___ EXERCISE DATA

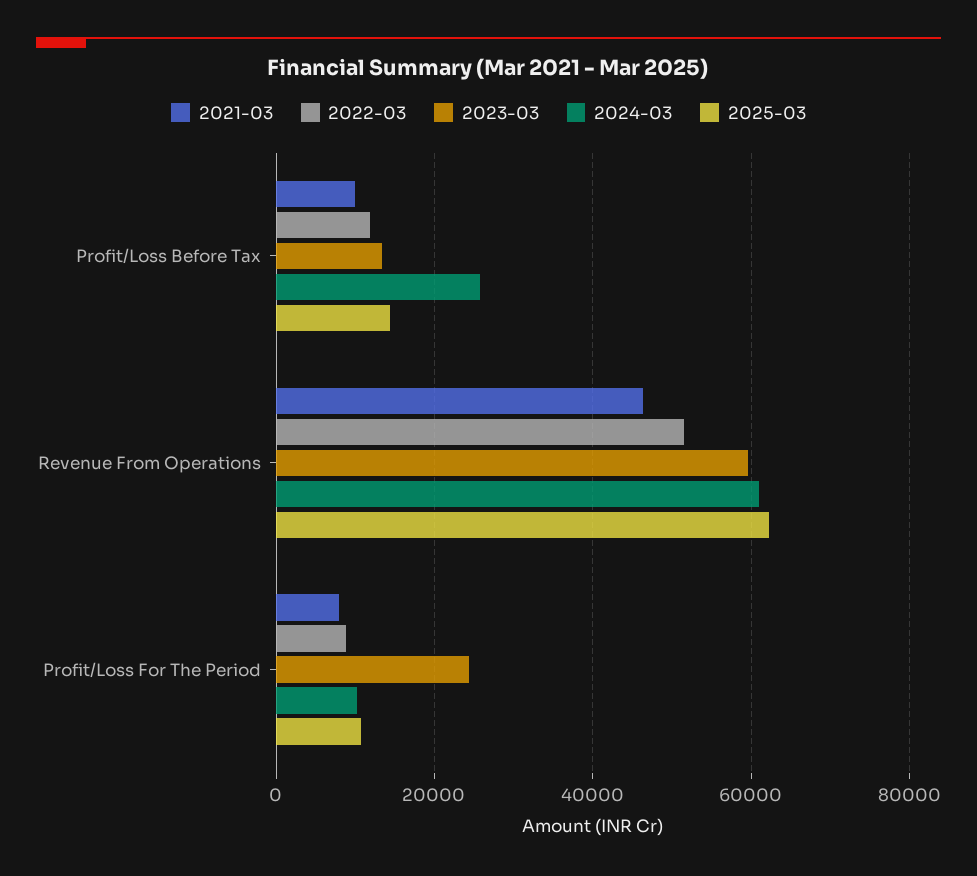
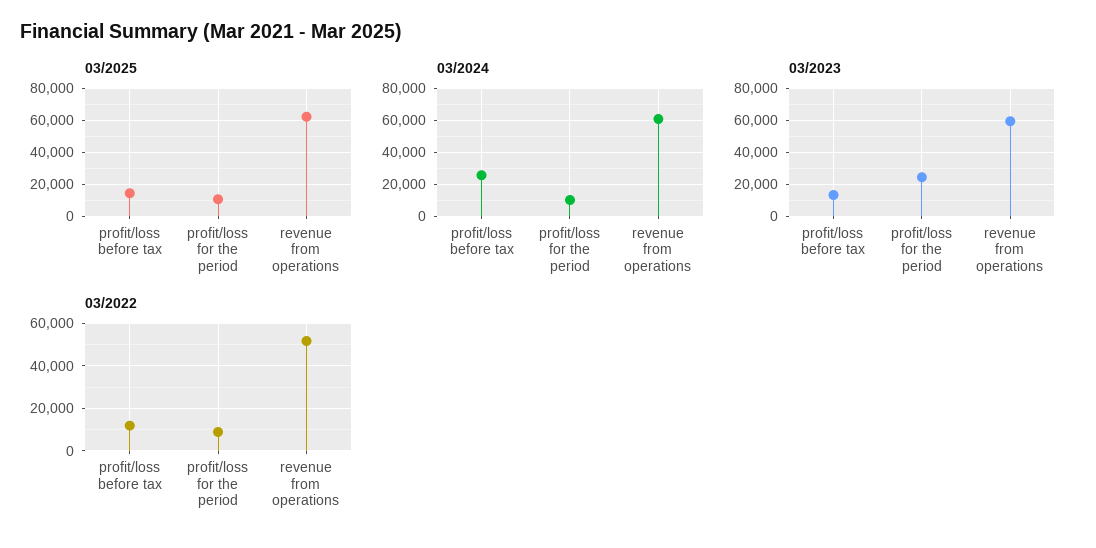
  {
-   "2021-03": {
-     "Profit/Loss Before Tax": 10000,
-     "Revenue From Operations": 46000,
-     "Profit/Loss For The Period": 8000
-   },
    "2022-03": {
      "Profit/Loss Before Tax": 12000,
      "Revenue From Operations": 52000,
      "Profit/Loss For The Period": 8000
    },
    "2023-03": {
      "Profit/Loss Before Tax": 14000,
      "Revenue From Operations": 60000,
      "Profit/Loss For The Period": 24000
    },
    "2024-03": {
      "Profit/Loss Before Tax": 26000,
      "Revenue From Operations": 60000,
      "Profit/Loss For The Period": 10000
    },
    "2025-03": {
      "Profit/Loss Before Tax": 14000,
      "Revenue From Operations": 62000,
      "Profit/Loss For The Period": 10000
    }
  }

______

**DIRECTIONS:**
Copy out, from the material above, each line where the word "Operations" is present.

**RESPONSE:**
-     "Revenue From Operations": 46000,
      "Revenue From Operations": 52000,
      "Revenue From Operations": 60000,
      "Revenue From Operations": 60000,
      "Revenue From Operations": 62000,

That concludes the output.